House Prioritizes Housing Finance Reform

U.S. House

On October 3, 2017, the U.S. House of Representatives’ Financial Services Committee conducted a hearing on possible housing finance reform measures titled “Sustainable Housing Finance: An Update from the Director of the Federal Housing Finance Agency.”  The hearing specifically addressed housing finance reform as it pertains to government-sponsored entities (GSEs) Fannie Mae and Freddie Mac and their controversial conservatorships.  The Federal Housing Finance Agency (FHFA) regulates and supervises Fannie and Freddie, in addition to Federal Home Loan Banks.  The FHFA is also Fannie’s and Freddie’s conservator and has been since September 6, 2008.

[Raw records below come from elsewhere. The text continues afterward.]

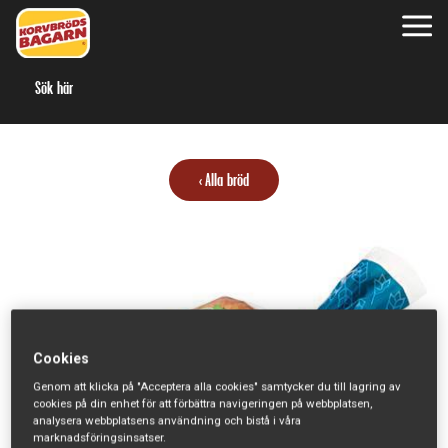
S
Alla bröd
Cookies
Genom att klicka på "Acceptera alla cookies" samtycker du till lagring av
cookies på din enhet för att förbättra navigeringen på webbplatsen,
analysera webbplatsens användning och bistå i våra
marknadsföringsinsatser.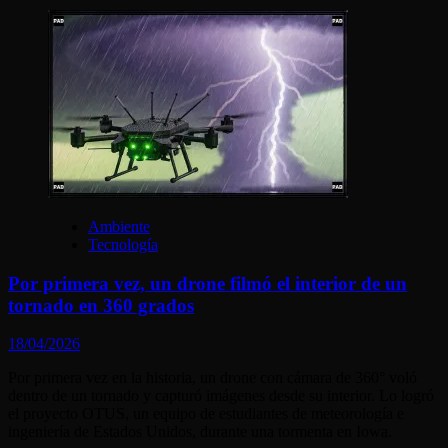
Ambiente
Tecnología
Por primera vez, un drone filmó el interior de un
tornado en 360 grados
18/04/2026
Por primera vez en la historia, un drone con cámara de 360° voló
dentro de un tornado y capturó imágenes desde su interior. Lo logró
el proyecto OTUS, un equipo de estudiantes de meteorología e
ingeniería de Estados Unidos, durante una tormenta en Iowa.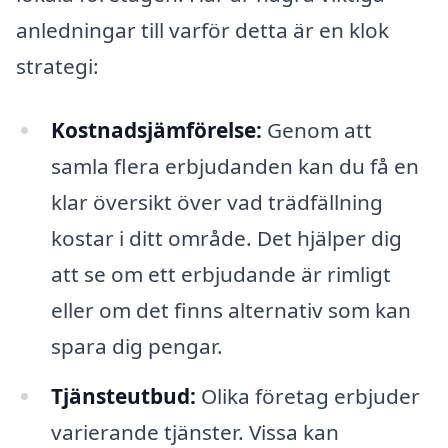
anledningar till varför detta är en klok
strategi:
Kostnadsjämförelse:
Genom att
samla flera erbjudanden kan du få en
klar översikt över vad trädfällning
kostar i ditt område. Det hjälper dig
att se om ett erbjudande är rimligt
eller om det finns alternativ som kan
spara dig pengar.
Tjänsteutbud:
Olika företag erbjuder
varierande tjänster. Vissa kan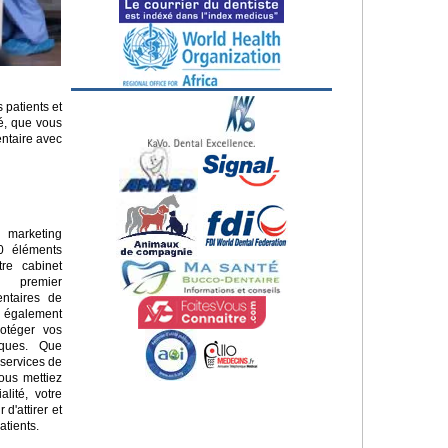
 patients et
sé, que vous
entaire avec
marketing
10 éléments
re cabinet
e premier
entaires de
également
rotéger vos
iques. Que
 services de
ous mettiez
alité, votre
 d'attirer et
atients.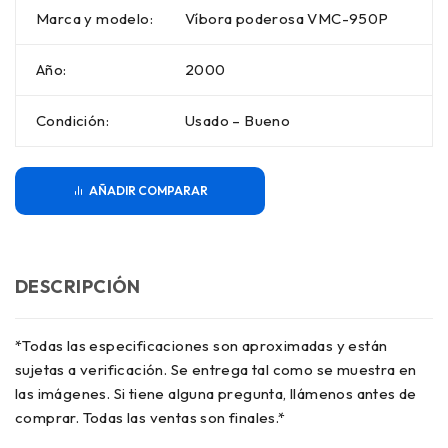
Marca y modelo:
Víbora poderosa VMC-950P
Año:
2000
Condición:
Usado – Bueno
COMPARAR
DESCRIPCIÓN
*Todas las especificaciones son aproximadas y están
sujetas a verificación. Se entrega tal como se muestra en
las imágenes. Si tiene alguna pregunta, llámenos antes de
comprar. Todas las ventas son finales.*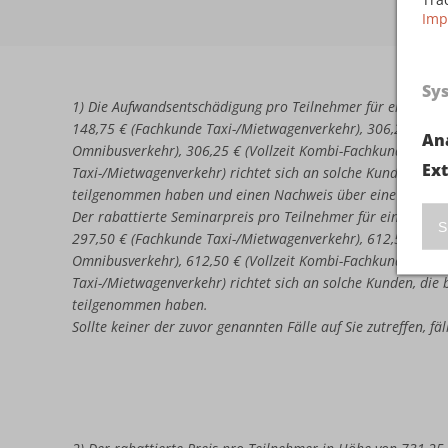
Imp
Sy
1) Die Aufwandsentschädigung pro Teilnehmer für eine erne
148,75 € (Fachkunde Taxi-/Mietwagenverkehr), 306,25 € (Vo
An
Omnibusverkehr), 306,25 € (Vollzeit Kombi-Fachkunde Omni
Ex
Taxi-/Mietwagenverkehr) richtet sich an solche Kunden, di
teilgenommen haben und einen Nachweis über eine nicht b
Der rabattierte Seminarpreis pro Teilnehmer für eine erneu
S
297,50 € (Fachkunde Taxi-/Mietwagenverkehr), 612,50 € (Vo
Omnibusverkehr), 612,50 € (Vollzeit Kombi-Fachkunde Omni
Taxi-/Mietwagenverkehr) richtet sich an solche Kunden, di
teilgenommen haben.
Sollte keiner der zuvor genannten Fälle auf Sie zutreffen, f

Committee Chairman Jeb Hensarling (R-TX) delivered an opening statement at the hearing that condemned the “failed GSE experiment” and expressed a desire to “build in its place a new housing finance system that provides opportunity, affordability, and sustainability for homeowners, for taxpayers and for the broader economy.”  He further admonished Fannie and Freddie for “represent[ing] a virtual government monopoly in housing finance that lacks meaningful competition or innovation,” and conveyed concern that mortgage loan “[u]ndewriting standards are being eroded.”  The Congressman said he envisioned housing finance reform where “private capital plays the predominant role.”  To thwart a second taxpayer bailout of Fannie and Freddie, he proposed instituting measures to ensure that only people who can “actually afford to keep” their homes are permitted to buy them, which includes ridding efforts to “lower down-payment requirements, rais[ing] the debt-to-income ratio, and divert[ing] funds into a housing trust fund that lacks accountability.”

Former Committee member Melvin L. Watt, who is currently the Director of the FHFA, was the sole witness during the hearing, through whose testimony the Committee examined the GSEs’ nearly decade-long conservatorships.  Mr. Watt explained that the FHFA, as conservator, has been operating the GSEs in “the here and now,” “in line with [his] belief … that it is the role of Congress, not FHFA, to decide on housing finance reform.”  Various aspects of Mr. Watt’s testimony reinforced points made during Congressman Hensarling’s opening statement, as he testified that Congress should reform housing finance to do away with the conservatorships.  Mr. Watt testified that such conservatorships are “unsustainable,” but stressed that Fannie’s and Freddie’s operations under the conservatorships have been successful.  For instance, he noted that the GSEs’ “delinquency rates … substantially declined” since the financial crisis and that “their financial performance has improved significantly.”

To transition from conservatorships to a permanent reformed housing finance system, Mr. Watt urged Congress to consider four questions:

  1. “How much backing, if any, should the federal government provide and in what form?”
  2. “What process should be followed to transition to the new housing finance system and avoid disruption to the housing finance market, and who should lead or implement that process?”
  3. “What roles, if any, should [Fannie and Freddie] play in the reformed housing finance system and what statutory changes to their organizational structures, purposes, ownership and operations will be needed to ensure that they play their assigned roles effectively?”
  4. “What regulatory and supervisory structure and authorities will be needed in a reformed system and who will have responsibility to exercise those authorities?”

The very the existence of this hearing is significant because many doubted that this Congress would even attempt to prioritize housing finance reform.  LenderLaw Watch will provide any updates on any future measures taken to move on from the GSEs’ conservatorships.